Rodzice Bartosza Kapustki: Kapi nie ma czasu kosić trawy i uwielbia oglądać... "Miodowe lata"!

Bartosz Kapustka,19-letni pomocnik Cracovii przebojem wdarł się do naszej reprezentacji, a we wczorajszym meczu z Irlandią Północną zachwycił widzów i komentatorów! Kilka dni przed EURO 2016 rodzice Bartosza zdradzili nam kilka sekretów z prywatnego życia piłkarza!


Miłośnik O.S.T.R., kurczaków, swojej lokalnej Pogórskiej Woli, a przede wszystkim - piłki nożnej. Bartosz Kapustka, to najmłodszy członek reprezentacji Polski w piłce nożnej, a także jeden z najmłodszych piłkarzy występujących na Euro 2016 we Francji.

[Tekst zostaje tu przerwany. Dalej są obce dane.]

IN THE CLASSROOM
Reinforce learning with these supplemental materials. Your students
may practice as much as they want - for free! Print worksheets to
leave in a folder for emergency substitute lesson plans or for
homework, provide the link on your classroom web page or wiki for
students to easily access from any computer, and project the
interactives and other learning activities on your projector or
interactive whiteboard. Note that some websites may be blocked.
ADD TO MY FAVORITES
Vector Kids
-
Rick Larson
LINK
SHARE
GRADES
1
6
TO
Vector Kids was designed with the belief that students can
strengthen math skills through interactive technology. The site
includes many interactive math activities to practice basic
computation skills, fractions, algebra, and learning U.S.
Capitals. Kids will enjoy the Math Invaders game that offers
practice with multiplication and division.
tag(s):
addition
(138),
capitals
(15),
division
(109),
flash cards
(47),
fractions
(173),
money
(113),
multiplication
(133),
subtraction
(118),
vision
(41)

Tata Bartka jest bardzo dumny z sukcesów syna, ale nie ukrywa, że chętnie wdziałby syna przy domowych obowiązkach. Ja bym mu chętnie coś takiego zlecił, jakieś koszenie trawy, ale ja nie wiem czy on by w tej chwili dał radę - śmieje się tata sportowca. Zawsze przyjeżdża zmęczony i spokojnie rozmawiamy, relaksujemy się - dodaje. Mama z kolei opowiada, że syn po powrocie uwielbia rozłożyć się na kanapie i oglądać komedie, a jego ulubiony serial to... "Miodowe lata". A już niebem jest, gdy przygotuje mu się jego przysmak, czyli "pychotkę" - proste ciasto z orzechami, masą budyniową i powidłem.

Tata stara się mu doradzać i często podpowiada nad czym powinien pracować. Zawsze jakieś braki wychwytuję, np. że powinien poprawić główkę, rzuty wolne, rzuty rożne - mówi. Nie chce jednak wywierać presji na swoim synu. Staram mu się wytłumaczyć, że piłka to nie wszystko, życie spłynie i są jeszcze ważniejsze sprawy. To nie jest nic wielkiego, jak się mecz przegra, albo gorzej się zagra - dodaje.

Trzymamy kciuki za Bartka i jego kolejne występy we Francji!